Thursday, March 21
6:30 p.m. refreshments,
As Peregrine Falcons have recovered from endangered status in the 1990s-2000s, they have often been found nesting on bridges and skyscrapers. For the last two nesting seasons, a Peregrine Falcon pair has taken up residence on the Campanile on the UC Berkeley campus, fledging two chicks in 2017, and three in 2018. A team of citizen scientists led by UC Berkeley’s Museum of Vertebrate Zoology (MVZ) in cooperation with the East Bay Regional Park District and the Golden Gate Raptor Observatory, has monitored the Peregrines, enhancing their nest-site, watching for threats, and serving as an information source for captivated CAL falcon-spotters. In 2019, the Cal Peregrine Team is working on getting a web-cam erected on the tower to deepen our knowledge of these urban Peregrines, and to widen interest in these charismatic falcons via the web.

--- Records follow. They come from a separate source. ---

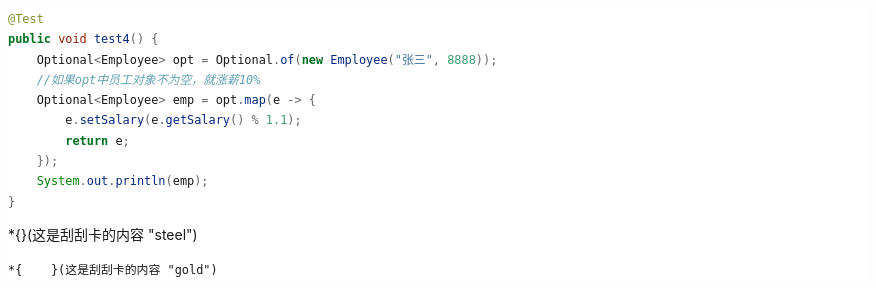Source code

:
 ```java
@Test
public void test4() {
    Optional<Employee> opt = Optional.of(new Employee("张三", 8888));
    //如果opt中员工对象不为空，就涨薪10%
    Optional<Employee> emp = opt.map(e -> {
        e.setSalary(e.getSalary() % 1.1);
        return e;
    });
    System.out.println(emp);
}
```



*{}(这是刮刮卡的内容 "steel")



`*{    }(这是刮刮卡的内容 "gold")`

Beyond their sheer magnetism — the athletic hunting flights of the adults and the clumsy antics of the fledglings – the Peregrines are a profound reminder of the ornithologists of a generation ago who walked a tight-rope between science and conservation activism to bring this species back from the edge of extinction. One of their critical conservation tools? The well-kept and meticulously-labelled egg collections of natural history museums, including our own Museum of Vertebrate Zoology.
Director of the Golden Gate Raptor Observatory (ggro.org) since its founding in the mid-1980s, Allen Fish earned his bachelor’s degree at UC Davis, then returned to teach Raptor Biology there in the 2000s. He was honored with the Maurice Broun Award for achievements in raptor biology in 2003, and the Bay Nature Environmental Educator Award in 2015. A fourth-generation Berkeleyan with deep CAL roots, Fish lives near campus with his wife Allison Pennell, their two kids and a coonhound.